Castelluci remembers wearing an oversized Joseph A. Bank suit to a meeting with the landlord — Louis Pichulik.
“Louis Pichulik made a bet on me because I was 24 years old, had essentially no real past experience and I think he thought I was a lot older than I was,” Castelluci said.
Iberian Pig continues to thrive a dozen years later.
“It’s been a lot of fun to be part of the growth of Decatur Square,” Castelluci said. “Decatur has been really great in facilitating a great climate there for business with the festivals and the events and all the things that go on, on top of all the city planning they’ve done.”
“It’s really been phenomenal, it’s really created a great ecosystem for everyone,” he added.
Gone but not forgotten
As with any restaurant scene, establishments come and go. The same is true in Decatur, including several longtime ones that helped form the food foundation in the area.
One of those is Matador, which closed in the Oakhurst neighborhood of Decatur in May after 15 years. But owner James Maggard didn’t want to leave the area. He opened Ford’s BBQ in the same space in October.
“Rather than taking a business that was kind of plateauing it and shutting it and moving on, we’re doubling down,” he said. “Not only do we still believe in the community, we still believe that this is the place to be.”
Maggard stuck around in part because so many of Decatur’s restaurant owners live in Decatur.
“It’s not these big groups coming in and doing business and living elsewhere,” he said. “The majority of people that do business here live here and they’re your neighbors.”
“We love the community, we live in the community, I grew up in the community. I want my kids to take over this place eventually,” he added.
A continuing evolution
The Decatur restaurant scene has continued to evolve in recent years with the opening of Revival, Deer and the Dove, White Bull and several others.

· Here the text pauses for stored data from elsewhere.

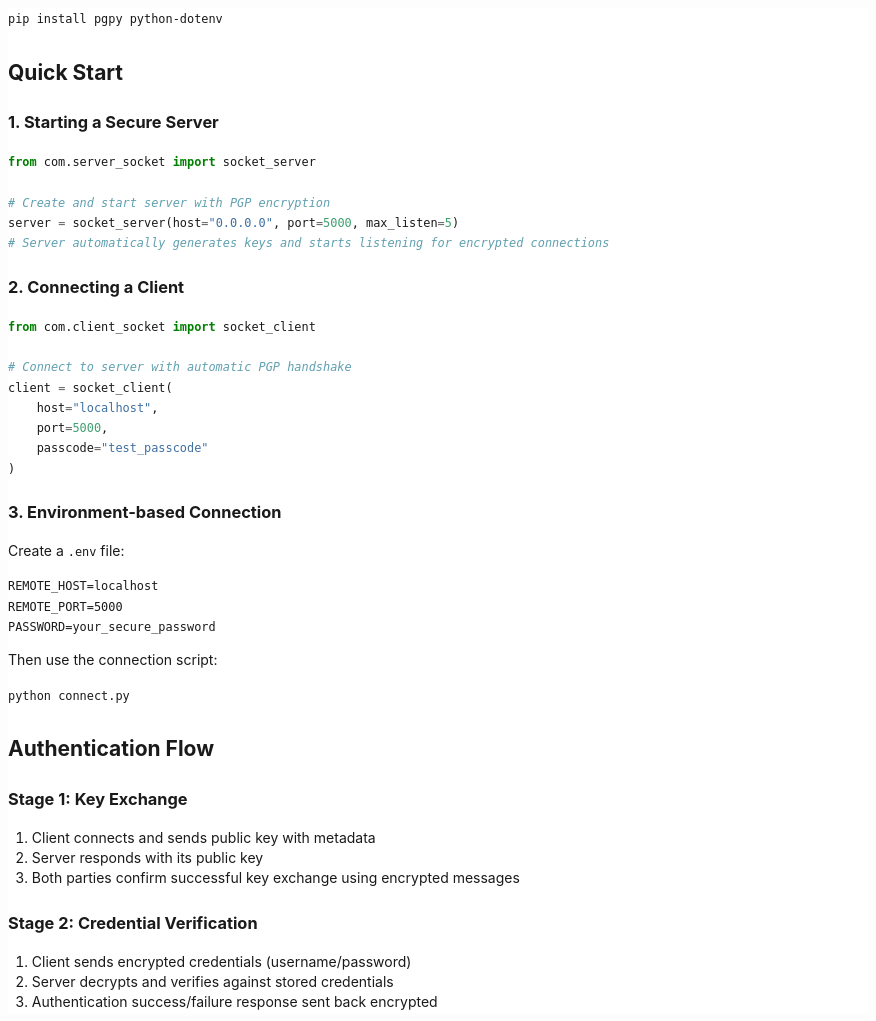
 ```bash
pip install pgpy python-dotenv
```

## Quick Start

### 1. Starting a Secure Server

```python
from com.server_socket import socket_server

# Create and start server with PGP encryption
server = socket_server(host="0.0.0.0", port=5000, max_listen=5)
# Server automatically generates keys and starts listening for encrypted connections
```

### 2. Connecting a Client

```python
from com.client_socket import socket_client

# Connect to server with automatic PGP handshake
client = socket_client(
    host="localhost", 
    port=5000, 
    passcode="test_passcode"
)
```

### 3. Environment-based Connection

Create a `.env` file:
```env
REMOTE_HOST=localhost
REMOTE_PORT=5000
PASSWORD=your_secure_password
```

Then use the connection script:
```python
python connect.py
```

## Authentication Flow

### Stage 1: Key Exchange
1. Client connects and sends public key with metadata
2. Server responds with its public key
3. Both parties confirm successful key exchange using encrypted messages

### Stage 2: Credential Verification
1. Client sends encrypted credentials (username/password)
2. Server decrypts and verifies against stored credentials
3. Authentication success/failure response sent back encrypted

Most establishments in the area also survived the worst of the COVID-19 pandemic and continue to serve the city. So, the future of food in Decatur is wide open even as the pandemic continues.
Eisenberg wants the scene to “continue to stay exciting.” She said there’s a lot more competition from surrounding cities than there used to be.

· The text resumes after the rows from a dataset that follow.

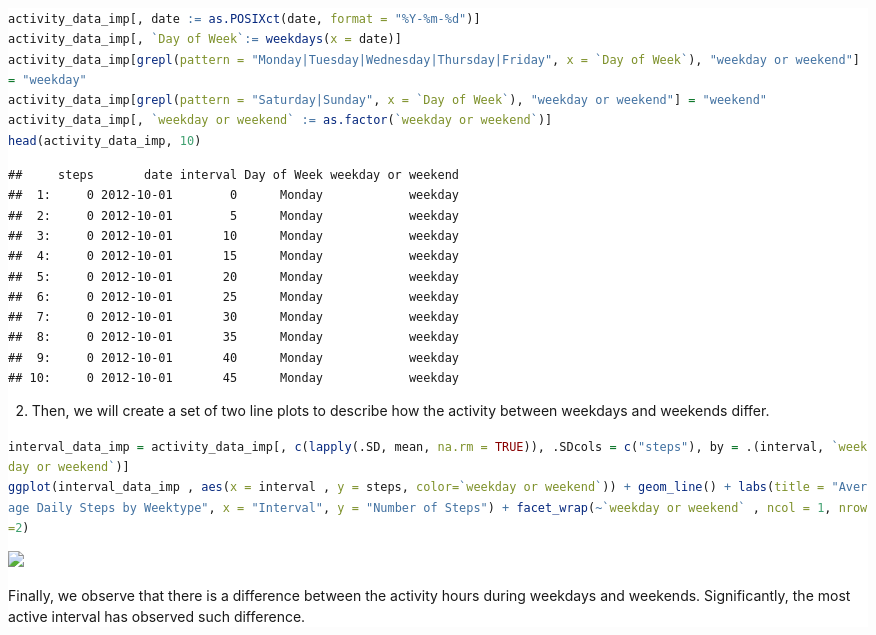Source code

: 
```r
activity_data_imp[, date := as.POSIXct(date, format = "%Y-%m-%d")]
activity_data_imp[, `Day of Week`:= weekdays(x = date)]
activity_data_imp[grepl(pattern = "Monday|Tuesday|Wednesday|Thursday|Friday", x = `Day of Week`), "weekday or weekend"] = "weekday"
activity_data_imp[grepl(pattern = "Saturday|Sunday", x = `Day of Week`), "weekday or weekend"] = "weekend"
activity_data_imp[, `weekday or weekend` := as.factor(`weekday or weekend`)]
head(activity_data_imp, 10)
```

```
##     steps       date interval Day of Week weekday or weekend
##  1:     0 2012-10-01        0      Monday            weekday
##  2:     0 2012-10-01        5      Monday            weekday
##  3:     0 2012-10-01       10      Monday            weekday
##  4:     0 2012-10-01       15      Monday            weekday
##  5:     0 2012-10-01       20      Monday            weekday
##  6:     0 2012-10-01       25      Monday            weekday
##  7:     0 2012-10-01       30      Monday            weekday
##  8:     0 2012-10-01       35      Monday            weekday
##  9:     0 2012-10-01       40      Monday            weekday
## 10:     0 2012-10-01       45      Monday            weekday
```

2. Then, we will create a set of two line plots to describe how the activity between weekdays and weekends differ.


```r
interval_data_imp = activity_data_imp[, c(lapply(.SD, mean, na.rm = TRUE)), .SDcols = c("steps"), by = .(interval, `weekday or weekend`)] 
ggplot(interval_data_imp , aes(x = interval , y = steps, color=`weekday or weekend`)) + geom_line() + labs(title = "Average Daily Steps by Weektype", x = "Interval", y = "Number of Steps") + facet_wrap(~`weekday or weekend` , ncol = 1, nrow=2)
```

![](PA1_template_files/figure-html/unnamed-chunk-14-1.png)

Finally, we observe that there is a difference between the activity hours during weekdays and weekends. Significantly, the most active interval has observed such difference.
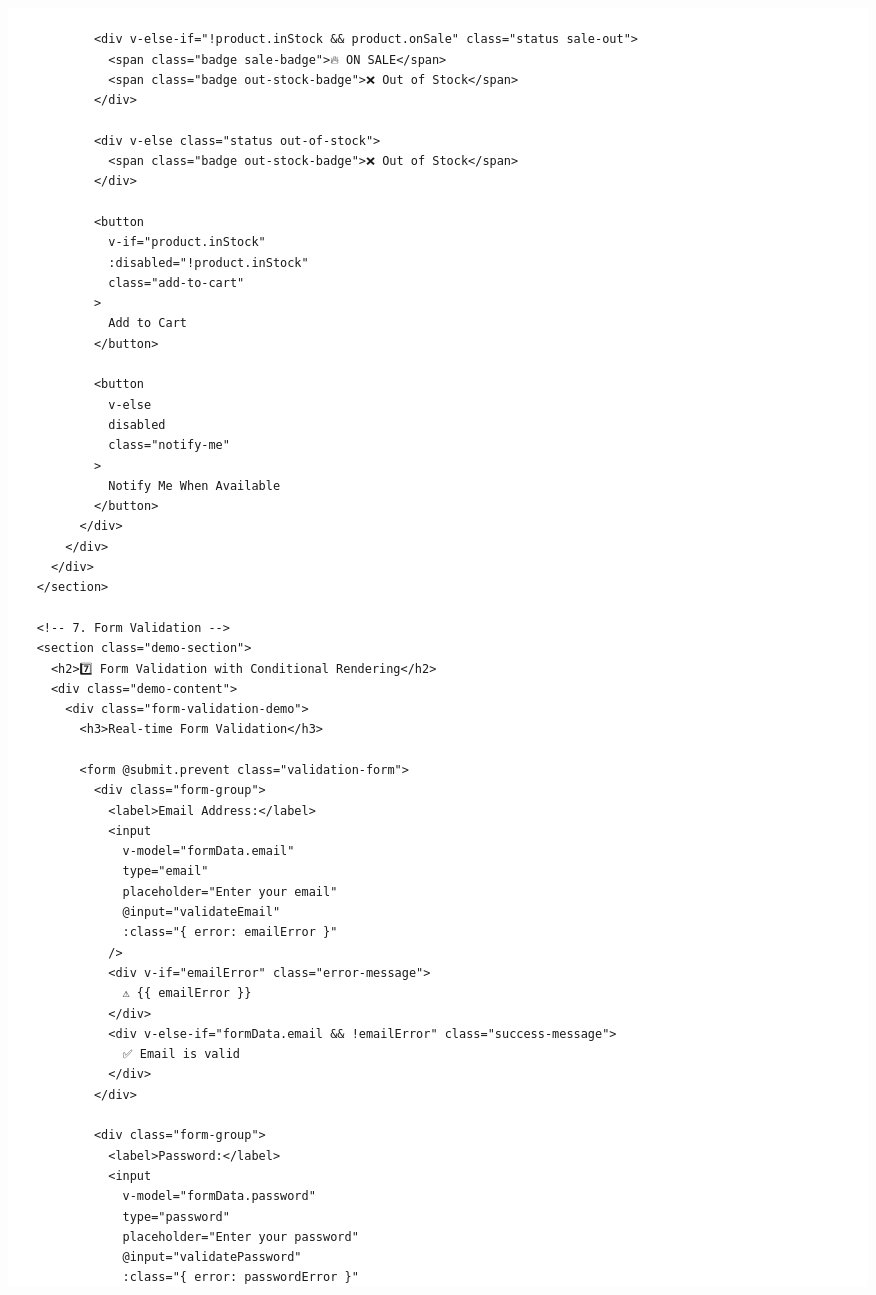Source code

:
 ```vue

            <div v-else-if="!product.inStock && product.onSale" class="status sale-out">
              <span class="badge sale-badge">🔥 ON SALE</span>
              <span class="badge out-stock-badge">❌ Out of Stock</span>
            </div>

            <div v-else class="status out-of-stock">
              <span class="badge out-stock-badge">❌ Out of Stock</span>
            </div>

            <button
              v-if="product.inStock"
              :disabled="!product.inStock"
              class="add-to-cart"
            >
              Add to Cart
            </button>

            <button
              v-else
              disabled
              class="notify-me"
            >
              Notify Me When Available
            </button>
          </div>
        </div>
      </div>
    </section>

    <!-- 7. Form Validation -->
    <section class="demo-section">
      <h2>7️⃣ Form Validation with Conditional Rendering</h2>
      <div class="demo-content">
        <div class="form-validation-demo">
          <h3>Real-time Form Validation</h3>

          <form @submit.prevent class="validation-form">
            <div class="form-group">
              <label>Email Address:</label>
              <input
                v-model="formData.email"
                type="email"
                placeholder="Enter your email"
                @input="validateEmail"
                :class="{ error: emailError }"
              />
              <div v-if="emailError" class="error-message">
                ⚠️ {{ emailError }}
              </div>
              <div v-else-if="formData.email && !emailError" class="success-message">
                ✅ Email is valid
              </div>
            </div>

            <div class="form-group">
              <label>Password:</label>
              <input
                v-model="formData.password"
                type="password"
                placeholder="Enter your password"
                @input="validatePassword"
                :class="{ error: passwordError }"
```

“I hope all the business owners, city government and landlords can continue to work together to keep people wanting to come to Decatur,” she said.
Louis Pichulik’s other daughter Elissa Pichulik wants to see Decatur Square reinvented again.
“I would love to see happenings that felt a bit fresher, like an open-air market with food like you see in Montreal or Europe,” she said. “Or the farmers market in that location.”
Pichulik also wants the alley behind the Sycamore Street strip of restaurants to be reimagined.
“I’d love to create another pocket of tables in that alley just like Brick Store did,” she said. “These alleys are gems. The hidden nature gives a sense of romance.”
She also wants to see Decatur Square become more pedestrian friendly.
Gallagher wants the city, business owners and property owners to focus on beautifying the city and bringing in more diverse food offerings.
“Continuing to offer more outdoor dining opportunities, evolving our festivals and events to keep up with cultural changes,” he said. “We need to be working together to be sure we’re a top destination to stroll for killer food and drink in a beautiful, safe and hip city.”
“It’s alive and well and everybody’s involved,” Maggard added. “Everyone that comes tends to push the envelope and do a better and better job.”
Correction: An earlier version of this article incorrectly stated that a specific restaurant had opened in Decatur. This article has been updated to remove that reference.